Dodecahedra

Originally posted by Thomaster
So you have painted a lot of dodecahedra? 😛

Thankfully, my approach was not that inelegant.

Originally posted by LemonJello
I get 96. I think it is right, but the approach I used is not very elegant...still considering.

Consider it no longer, your answer is correct!

Be glad that rhombicosidodecahedra weren't chosen.

Hallo,

misreading the riddle, I got to a more complicated one (see next post). Here is a bit of what I got:

Consider one color alone, first.

1) Painting one face. Only one combination, rest is symmetrical.
2) Painting two faces. There are 3 distinct solutions on a dodecahedron (both touching, one in between and opposite to each other)
3) Painting three faces. There are already six unique solutions. I take two as touching, two always have to. How many combinations with the third? It can touch both (symmetrical, only one solution), it can touch only one (this gives five combinations which are unique to each other - you can not change them by rotation into each other, only mirroring) or none (opposing the first). Finally, place three single faces on the surface (not touching each other). Of this exists at least one possibility. This gives 8 more.
4) Painting four faces. Starts to get difficult. We start with three touching each other and the 4th needs to be placed. This should give six distinct solutions, which can not be rotated into one another (the sixth is the not touching one). Next is: two pairs of two. There is at least one combination. Same holds true for a pair of two and two singles. This makes at least 8 unique solutions.
5) Have not managed yet. There are at least 3 (cluster of 5, cluster of 4+1, cluster of 3+2). How many of those, I dont know. It feels like, it should be at least 8. But modestly, it is 3.
6) see 5)
7) see 5), but inverted.
8) At least 8, same as 4), inverted.
9) At least 7, same as 3), inverted.
10) 6, same as 2), inverted.
11) Only 1. Same as under 1). Basically blue and colorless just swap places.
12) Only 1. All blue.

For one color alone we get at least: 1+3+6+8+8+3+3+3+8+7+6+3+1+1=62. I think. At least. We can do the same now for red. Gives another 62, at least.

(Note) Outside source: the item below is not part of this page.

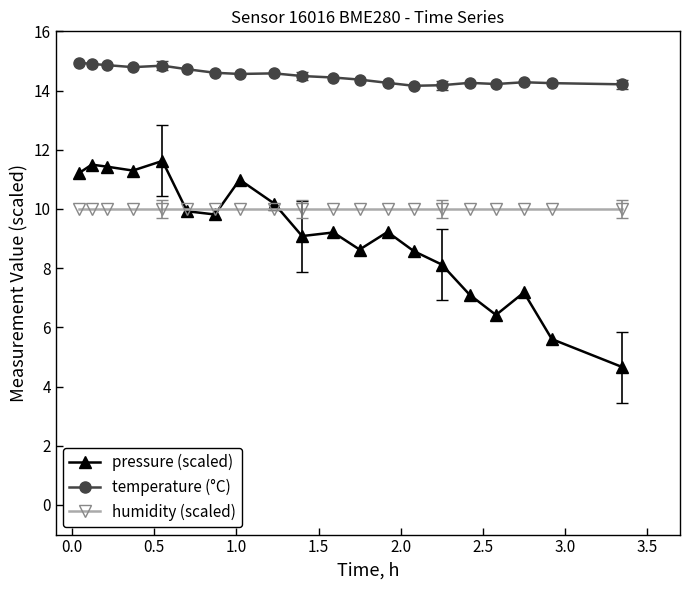

List the series in order of their overall mean, lowest first.

pressure (scaled), humidity (scaled), temperature (°C)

The real fun starts with mixed colors.

I am pretty sure, especially for the cases of 3 faces or 2 faces, that these solutions are unique, hence the dodecahedrons would be distinguishable.

Let me know your thoughts or approaches, I see not many chances past 3d-symmetry thoughts (I could write down formulas for the permutations, but some of these break symmetries, others not, which I wouldnt know how to handle).

T

After rereading the riddle, I retract my answer and post a new riddle...

If you have red and blue paint, and you dont have to paint EACH face, how many combinations are possible?

Originally posted by iamatiger
Is this about Mr. Burnside and his Lemma?

Doubt it. It might be about Mr Burnside and the lemma which isn't his, though.

Ahem...

There are infinite possibilities.
There are so many designs you could paint on the faces that your only limitation is the amount of paint.

Originally posted by ErinR
Ahem...

There are infinite possibilities.
There are so many designs you could paint on the faces that your only limitation is the amount of paint.

Each face is to be painted red or blue, not red and blue. Therefore, there are at most 2**12, equals 4096, different setups, if the different faces on each dodecahedron can be distinguished. If, as the original question implied, they cannot, and rotationally similar dodecahedra are to be counted as one, the number is clearly lower. The point of the question is how much lower.
If, as in the second version, each face is to be painted either red, or blue, or not at all, the maximum is the much larger 3**12 (is 531441), and working out the solution with similar cubes removed is rather harder.

Richard

hmm...

I must have read it wrong. Thanks for clarifying!